Thursday, February 06, 2020

Trump Acquitted--Why the Rush to Impeachment?

Trump Acquitted!

Well, of course, there's no reason anyone should have been surprised by that headline.  Surely, everyone--including the House Democrats who voted for impeachment--knew that this was the inevitable outcome if they did not take enough time to build a case that could persuade at least 20 Republican Senators to vote for conviction.

I have reread my post from December 6th--"Why the Rush to Impeachment?  Jonathan Turley's Prudent Warning to the House Judiciary Committee."  And the acquittal of Trump in the Senate certainly seems to confirm the wisdom of Turley's warning.  The House's impeachment of Trump now looks more like the failed impeachment of Andrew Johnson in 1868 than the threat of impeachment that succeeded in forcing Richard Nixon's resignation in 1974.  That is to say, this attempted impeachment looks like a purely partisan political attack on the president that failed to win bipartisan support.

It's hard to understand what the House Democrats thought they were going to accomplish.  It's also hard to understand why the three law professors who argued for a quick impeachment--Noah Feldman, Pamela Karlan, and Michael Gerhardt--did not respond to Turley's warning.

Now there's talk about the possibility that the House Democrats might continue their investigations by seeking the testimony of John Bolton and others.  Why didn't they do that months ago as part of a prolonged investigation to build up the case for impeachment?

1 comment:

Roger Sweeny said...

My somewhat cynical take: the House leadership hadn't really wanted to do an impeachment in the first place but the Party's most active members and supporters really hated Trump and were very annoyed that the Mueller Report hadn't destroyed him politically. The Report strongly hinted that he had done bad and illegal things but there just wasn't enough evidence.

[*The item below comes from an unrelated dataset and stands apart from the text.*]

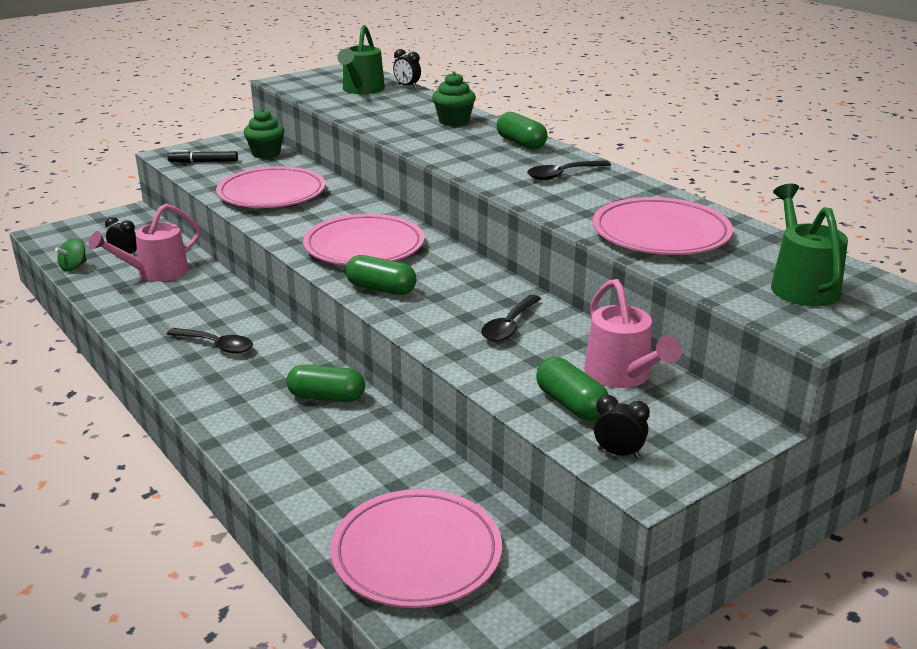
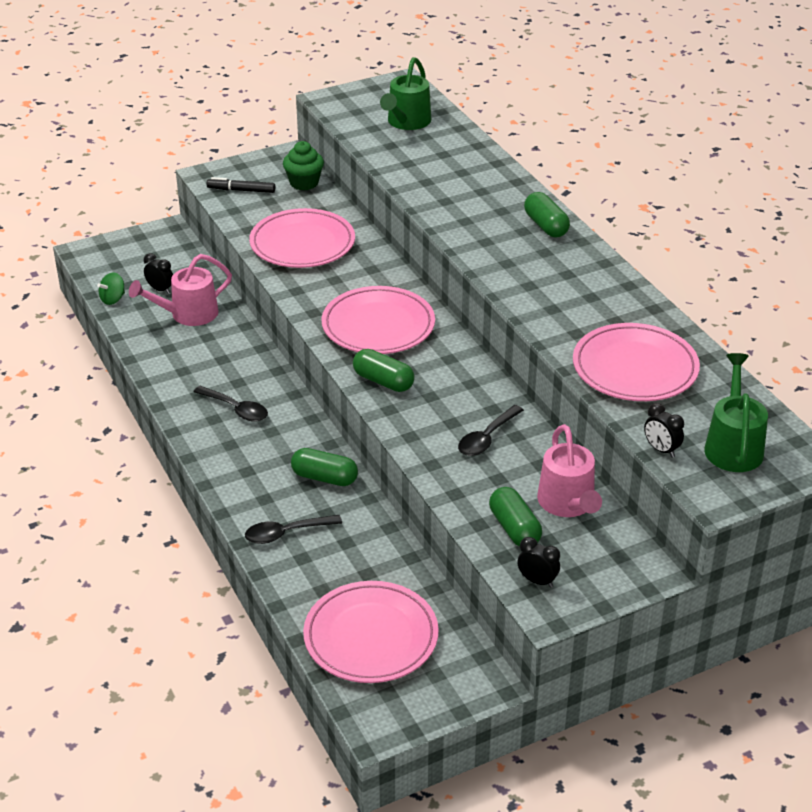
camera: 10 degrees right, 10 degrees up
(407, 86) = (455, 120): black clock -> black clock (661, 450)
(454, 121) = (488, 184): green cupcake -> none
(562, 175) = (571, 277): black spoon -> black spoon (286, 533)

So the impeachment inquiry was a way to assuage those people and hopefully to find more evidence, other evidence, about lots of things. The Nixon hearings are part of Democratic Party folklore, where the brave Congresspeople peel back the layers of the corrupt onion, and finally force the President to resign. Why couldn't that happen here?

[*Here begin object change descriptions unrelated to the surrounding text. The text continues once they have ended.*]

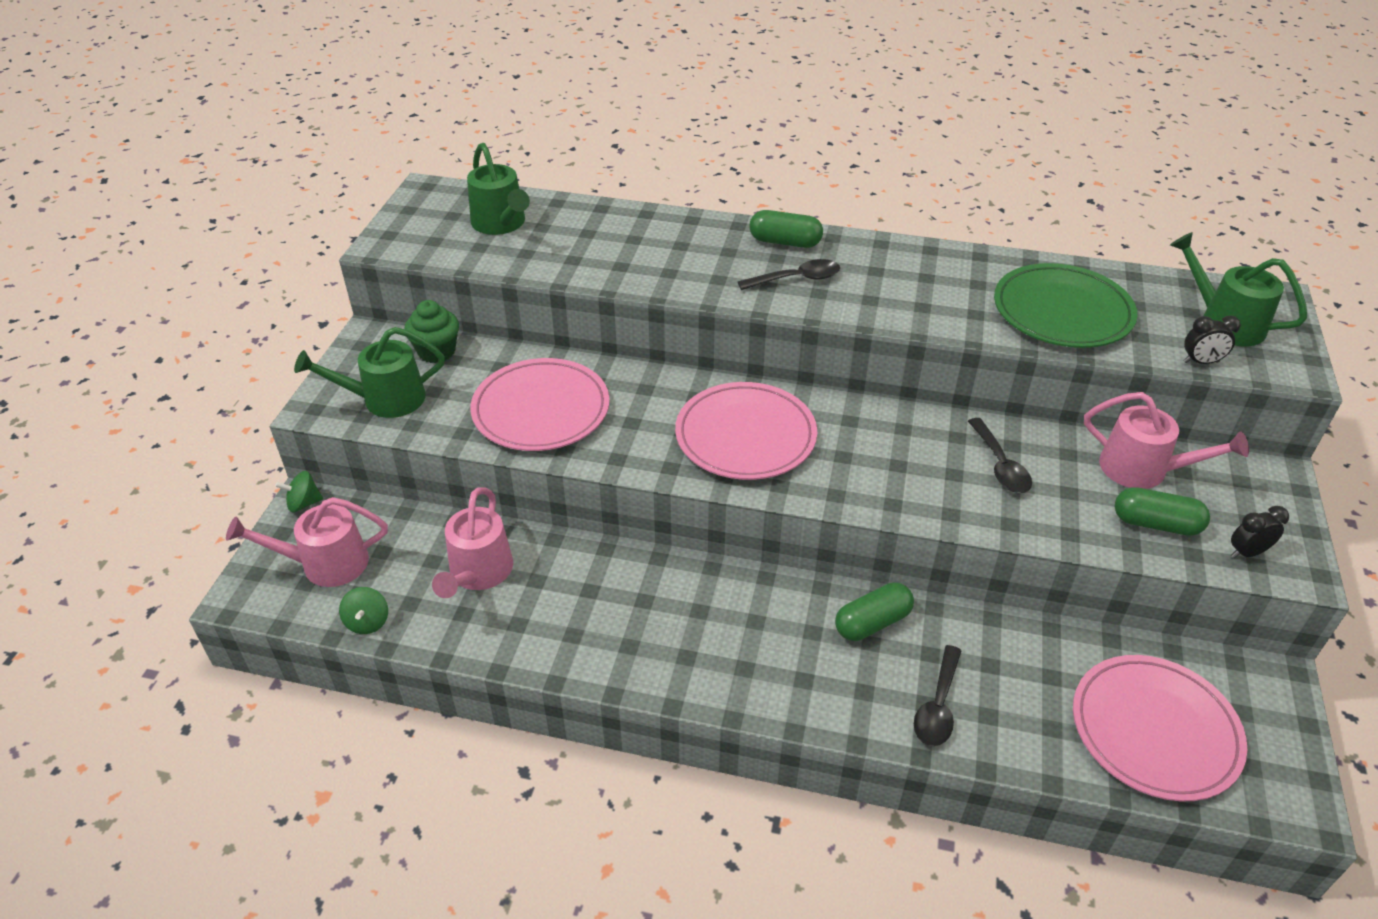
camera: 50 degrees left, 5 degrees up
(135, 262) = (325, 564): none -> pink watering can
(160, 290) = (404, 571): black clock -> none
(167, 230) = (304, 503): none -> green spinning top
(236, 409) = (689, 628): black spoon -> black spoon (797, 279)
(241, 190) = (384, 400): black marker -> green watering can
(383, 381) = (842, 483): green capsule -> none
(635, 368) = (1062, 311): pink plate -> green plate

But no "smoking guns" came to light. And unlike the Nixon hearings, where things got worse and worse for the President, this one just seemed to go on and on, without anything seeming to make much difference. So the leadership wrapped it up.

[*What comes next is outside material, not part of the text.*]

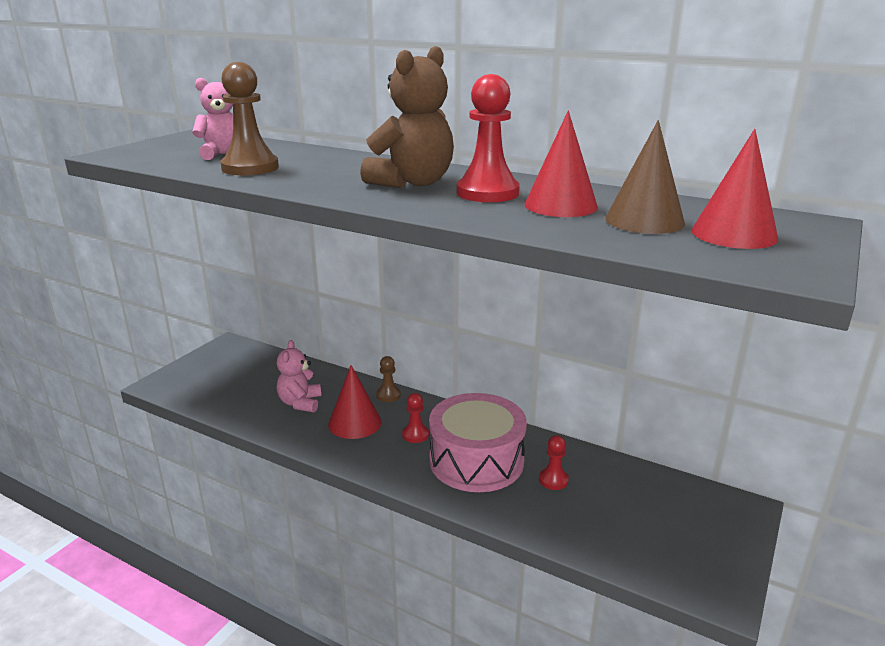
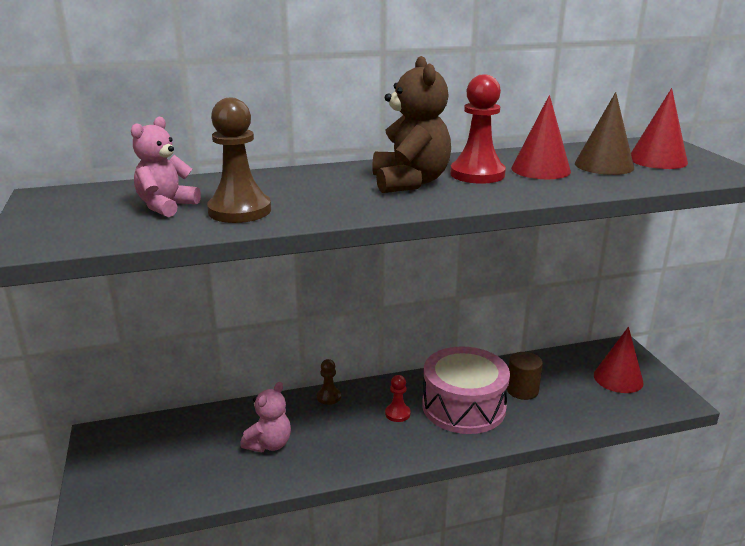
camera: 45 degrees left, 0 degrees up
(300, 403) = (269, 444): pink teddy bear -> pink teddy bear turned 105 degrees counterclockwise
(354, 423) = (340, 432): red cone -> red cone (618, 378)
(553, 480) = (522, 390): red pawn -> brown cylinder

Going on and calling new witnesses actually had potential downsides. What if the Republicans made a big stink about calling Hunter Biden? Drugs, cheating on his wife with a stripper, getting a very high paying job for what can be made to seem like cashing in on his relationship to the Party's presidential front-runner. In real life, the Trump forces were fine with saying, "Not proven. Let's move on." But if the inquiry had continued, they might well have counter-attacked.

And what if, say, John Bolton had testified that Trump had told him, "Withhold the aid. We're going to force those Ukraine guys to investigate the Bidens. It'll kill Joe politically"? A number of Trump partisans would then argue, "It'll only destroy him politically if there is corruption. The Ukraine government was famously corrupt. Why should we send aid to people who won't even investigate corruption?" That's a pretty impolite thing to say and traditionally that sort of thing isn't done. But Trump has different manners.

Everybody knows that politicians make decisions based in part on how it will affect them politically. To argue that this was politically motivated won't bother a lot of people, at least if you can convince them that there were also other reasons. Ironically, the fact that it is foreigners being pressured to investigate Americans will make it seem worse to most Americans. Patriotism hurting rather than helping Trump.